Wifely Submission: Two Views

Wifely Submission: Two Views March 23, 2015

The first view, from Johanna Harris Tyler: Potential abuse.

The proponents of male headship have a tough job to convince the watching world that the hierarchy at the centre of their vision for marriage and church order is not more prone to abusive activity than the egalitarian alternative.

Baird is right to call out male headship for the ways in which its gendered role-playing in marriage may foster abuses of power. She does not suggest that all such marriages are on the path to domestic abuse. But ideas have consequences, and one of these, in any hierarchical relationship (especially one configured on a fixed difference like gender), is an abuse of power.

Sydney Anglicans must honestly and urgently revisit the legitimacy of male headship as a biblical concept rather than explain away the incidences as an incontrovertible teaching wrongly applied. While male headship may not necessarily trip the switch of abuse, it can provide the wiring.

Dr Johanna Harris Tyler is lecturer in early modern English literature at University of Exeter, UK. She grew up in Sydney, attending Anglican churches.

The second view, from Sarah Coyler: Potential flourishing.

So what about women submitting to men?
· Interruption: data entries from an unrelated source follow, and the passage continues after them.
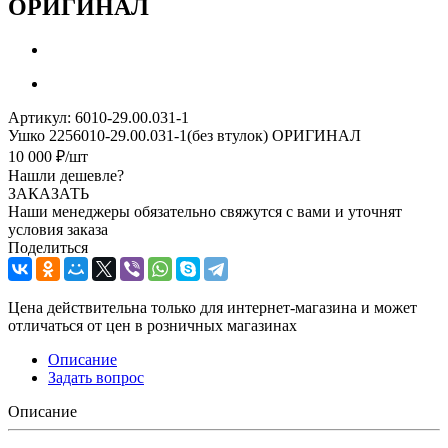
ОРИГИНАЛ
Артикул:
6010-29.00.031-1
Ушко 2256010-29.00.031-1(без втулок) ОРИГИНАЛ
10 000
₽
/шт
Нашли дешевле?
ЗАКАЗАТЬ
Наши менеджеры обязательно свяжутся с вами и уточнят
условия заказа
Поделиться
Цена действительна только для интернет-магазина и может
отличаться от цен в розничных магазинах
Описание
Задать вопрос
Описание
Never in the Bible is a man given a duty or a right to subordinate a woman. The man is told to love his wife as Christ loved, and the woman to submit to her husband. At another part, it says “submit to one another out of reverence for Christ”.
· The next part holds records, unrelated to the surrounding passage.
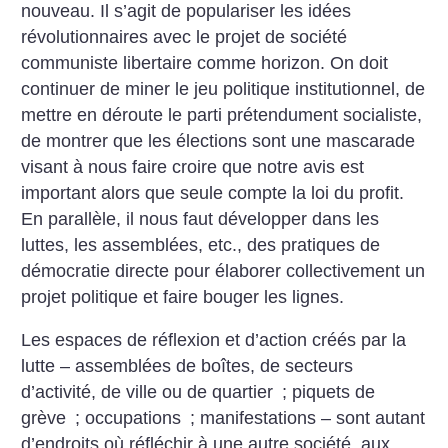
nouveau. Il s’agit de populariser les idées
révolutionnaires avec le projet de société
communiste libertaire comme horizon. On doit
continuer de miner le jeu politique institutionnel, de
mettre en déroute le parti prétendument socialiste,
de montrer que les élections sont une mascarade
visant à nous faire croire que ­notre avis est
important alors que seule compte la loi du profit.
En parallèle, il nous faut développer dans les
luttes, les assemblées, etc., des pratiques de
démocratie directe pour élaborer collectivement un
projet politique et faire bouger les lignes.
Les espaces de réflexion et d’action créés par la
lutte – assemblées de boîtes, de secteurs
d’activité, de ville ou de quartier
; piquets de
grève
; occupations
; manifestations – sont autant
d’endroits où réfléchir à une autre société, aux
Many evangelical Christian women are not at all bothered by these verses, in fact, many see goodness in them that they want preserved. This is perhaps for three reasons.

First, they do not connect submission with personal worth, because they already know that they are infinitely precious to God and, in good marriages, to their believing husbands. Instead, they see submission – where one person trusts another to lead them, and honours them for exercising that responsibility selflessly – helps two people to grow closer together, and enables them both to flourish as individuals.

Second, the contentment and fulfilment that come from knowing Christ and the sense that all who are saved by Him are now “one body”, means they no longer compare themselves to everyone else the way they once did. Instead of seeing men as competitors, or looking at what men have that women don’t, these women see men as partners in Christ – saved sinners, just like them.

Thirdly, many Christian women are married to men who also feel very secure and content before God, and so have no desire to dominate their wives – only to love them above themselves as God commands.